**YOUR GOAL**
For each line below that contains the string "HOUSE", copy that line.

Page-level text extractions
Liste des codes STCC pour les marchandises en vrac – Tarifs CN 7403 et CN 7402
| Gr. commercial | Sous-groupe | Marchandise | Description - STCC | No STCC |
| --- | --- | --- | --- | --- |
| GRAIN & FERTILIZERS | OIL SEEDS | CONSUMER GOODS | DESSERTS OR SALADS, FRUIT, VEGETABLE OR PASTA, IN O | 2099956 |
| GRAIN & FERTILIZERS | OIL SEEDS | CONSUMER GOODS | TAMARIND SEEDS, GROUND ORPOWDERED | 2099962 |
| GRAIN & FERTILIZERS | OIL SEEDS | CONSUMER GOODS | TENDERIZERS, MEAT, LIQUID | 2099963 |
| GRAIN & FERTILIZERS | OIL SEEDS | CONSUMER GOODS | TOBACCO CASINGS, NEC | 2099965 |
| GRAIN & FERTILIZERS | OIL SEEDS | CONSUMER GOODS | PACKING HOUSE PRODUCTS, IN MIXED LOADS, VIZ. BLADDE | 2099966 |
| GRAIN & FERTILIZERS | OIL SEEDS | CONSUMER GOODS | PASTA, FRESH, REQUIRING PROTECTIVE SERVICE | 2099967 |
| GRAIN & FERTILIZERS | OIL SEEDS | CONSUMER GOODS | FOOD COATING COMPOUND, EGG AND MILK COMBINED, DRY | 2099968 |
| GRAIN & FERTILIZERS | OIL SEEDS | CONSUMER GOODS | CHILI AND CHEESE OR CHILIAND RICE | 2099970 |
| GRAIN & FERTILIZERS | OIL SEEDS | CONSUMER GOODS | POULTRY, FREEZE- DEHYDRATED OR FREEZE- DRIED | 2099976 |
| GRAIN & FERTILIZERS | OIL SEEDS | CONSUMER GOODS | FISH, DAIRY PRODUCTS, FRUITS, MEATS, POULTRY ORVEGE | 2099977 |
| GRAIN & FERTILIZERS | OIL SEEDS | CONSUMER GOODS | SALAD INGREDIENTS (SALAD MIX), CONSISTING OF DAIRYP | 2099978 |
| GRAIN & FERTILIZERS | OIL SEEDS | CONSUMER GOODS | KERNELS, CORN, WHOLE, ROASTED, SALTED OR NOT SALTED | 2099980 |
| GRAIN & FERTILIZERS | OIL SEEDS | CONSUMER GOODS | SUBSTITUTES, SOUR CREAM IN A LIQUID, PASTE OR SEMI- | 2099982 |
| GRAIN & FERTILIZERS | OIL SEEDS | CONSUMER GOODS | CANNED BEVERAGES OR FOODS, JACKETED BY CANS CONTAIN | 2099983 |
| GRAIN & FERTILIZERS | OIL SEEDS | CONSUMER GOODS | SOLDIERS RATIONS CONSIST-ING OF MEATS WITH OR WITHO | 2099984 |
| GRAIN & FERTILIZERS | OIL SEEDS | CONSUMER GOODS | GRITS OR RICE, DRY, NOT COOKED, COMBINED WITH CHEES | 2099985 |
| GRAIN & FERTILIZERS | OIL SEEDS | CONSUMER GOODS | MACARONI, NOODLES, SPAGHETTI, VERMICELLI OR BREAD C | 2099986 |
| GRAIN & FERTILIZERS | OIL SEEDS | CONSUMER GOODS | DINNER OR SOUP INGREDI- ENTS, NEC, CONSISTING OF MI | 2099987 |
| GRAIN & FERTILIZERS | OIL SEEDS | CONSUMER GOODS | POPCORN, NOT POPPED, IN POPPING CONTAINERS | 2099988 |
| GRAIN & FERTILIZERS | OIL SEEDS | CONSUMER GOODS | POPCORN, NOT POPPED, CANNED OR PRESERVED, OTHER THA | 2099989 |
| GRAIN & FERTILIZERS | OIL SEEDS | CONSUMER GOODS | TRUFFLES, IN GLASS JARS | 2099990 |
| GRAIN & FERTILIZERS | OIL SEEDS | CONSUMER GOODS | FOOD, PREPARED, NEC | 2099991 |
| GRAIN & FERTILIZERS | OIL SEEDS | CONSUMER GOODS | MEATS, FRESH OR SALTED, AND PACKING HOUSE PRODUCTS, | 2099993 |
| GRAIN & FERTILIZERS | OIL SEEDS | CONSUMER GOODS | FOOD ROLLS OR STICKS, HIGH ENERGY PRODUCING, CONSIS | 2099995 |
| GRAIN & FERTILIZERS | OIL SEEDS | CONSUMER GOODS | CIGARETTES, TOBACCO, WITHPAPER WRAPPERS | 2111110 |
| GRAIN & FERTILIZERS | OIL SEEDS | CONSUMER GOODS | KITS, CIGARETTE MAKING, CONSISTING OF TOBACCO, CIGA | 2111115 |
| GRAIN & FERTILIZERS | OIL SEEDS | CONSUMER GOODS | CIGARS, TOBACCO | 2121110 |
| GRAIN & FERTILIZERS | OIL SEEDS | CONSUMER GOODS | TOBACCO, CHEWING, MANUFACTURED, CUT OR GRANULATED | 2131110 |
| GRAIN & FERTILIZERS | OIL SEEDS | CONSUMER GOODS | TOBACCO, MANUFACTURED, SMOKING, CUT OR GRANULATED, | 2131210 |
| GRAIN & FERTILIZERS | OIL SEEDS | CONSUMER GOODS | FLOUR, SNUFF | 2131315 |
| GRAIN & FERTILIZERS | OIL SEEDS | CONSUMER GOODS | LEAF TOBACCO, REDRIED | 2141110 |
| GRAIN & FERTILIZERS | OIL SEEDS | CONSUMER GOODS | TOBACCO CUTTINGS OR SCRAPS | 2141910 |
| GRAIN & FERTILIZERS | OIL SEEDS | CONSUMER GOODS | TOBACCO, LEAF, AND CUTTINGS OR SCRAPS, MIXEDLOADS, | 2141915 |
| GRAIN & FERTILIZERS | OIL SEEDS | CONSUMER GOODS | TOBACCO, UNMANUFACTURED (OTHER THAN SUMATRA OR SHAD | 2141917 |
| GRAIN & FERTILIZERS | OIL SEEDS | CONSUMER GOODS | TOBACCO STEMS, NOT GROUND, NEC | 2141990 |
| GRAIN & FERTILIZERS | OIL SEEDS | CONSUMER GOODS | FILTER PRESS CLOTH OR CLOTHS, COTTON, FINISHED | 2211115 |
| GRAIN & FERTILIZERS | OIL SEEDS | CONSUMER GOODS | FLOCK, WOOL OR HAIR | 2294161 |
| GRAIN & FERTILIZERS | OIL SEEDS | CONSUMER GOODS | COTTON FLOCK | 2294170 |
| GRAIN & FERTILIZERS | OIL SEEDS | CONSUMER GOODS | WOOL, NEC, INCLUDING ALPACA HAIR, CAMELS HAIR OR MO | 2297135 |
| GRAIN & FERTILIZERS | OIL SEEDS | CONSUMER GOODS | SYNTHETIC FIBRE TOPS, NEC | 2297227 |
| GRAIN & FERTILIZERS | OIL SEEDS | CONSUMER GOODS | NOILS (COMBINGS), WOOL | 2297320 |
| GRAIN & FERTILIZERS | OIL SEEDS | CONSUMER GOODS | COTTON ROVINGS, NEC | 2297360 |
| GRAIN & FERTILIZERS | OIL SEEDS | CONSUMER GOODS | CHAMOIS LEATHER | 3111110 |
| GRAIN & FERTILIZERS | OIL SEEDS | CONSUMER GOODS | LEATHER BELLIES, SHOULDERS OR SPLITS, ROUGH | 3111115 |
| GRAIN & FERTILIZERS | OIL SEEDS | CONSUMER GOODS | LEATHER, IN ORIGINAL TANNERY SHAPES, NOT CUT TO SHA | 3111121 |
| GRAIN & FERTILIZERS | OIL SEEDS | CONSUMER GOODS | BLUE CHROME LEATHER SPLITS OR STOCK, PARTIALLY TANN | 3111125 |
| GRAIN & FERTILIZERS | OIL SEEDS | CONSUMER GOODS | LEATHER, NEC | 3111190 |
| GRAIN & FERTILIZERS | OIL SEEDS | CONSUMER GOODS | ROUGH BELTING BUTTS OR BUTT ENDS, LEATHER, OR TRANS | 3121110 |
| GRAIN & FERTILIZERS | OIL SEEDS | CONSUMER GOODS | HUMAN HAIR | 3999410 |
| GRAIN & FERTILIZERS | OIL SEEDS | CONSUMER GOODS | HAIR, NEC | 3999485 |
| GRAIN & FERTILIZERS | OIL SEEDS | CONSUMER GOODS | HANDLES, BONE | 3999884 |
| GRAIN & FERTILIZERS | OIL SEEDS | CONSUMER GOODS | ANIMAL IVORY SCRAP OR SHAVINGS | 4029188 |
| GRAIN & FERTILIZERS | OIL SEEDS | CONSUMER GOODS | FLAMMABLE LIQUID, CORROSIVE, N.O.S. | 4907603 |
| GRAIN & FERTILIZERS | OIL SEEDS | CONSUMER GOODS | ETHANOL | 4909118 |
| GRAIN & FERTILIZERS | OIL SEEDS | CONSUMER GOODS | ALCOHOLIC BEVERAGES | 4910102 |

**RESULT FOR THIS TASK**
| GRAIN & FERTILIZERS | OIL SEEDS | CONSUMER GOODS | PACKING HOUSE PRODUCTS, IN MIXED LOADS, VIZ. BLADDE | 2099966 |
| GRAIN & FERTILIZERS | OIL SEEDS | CONSUMER GOODS | MEATS, FRESH OR SALTED, AND PACKING HOUSE PRODUCTS, | 2099993 |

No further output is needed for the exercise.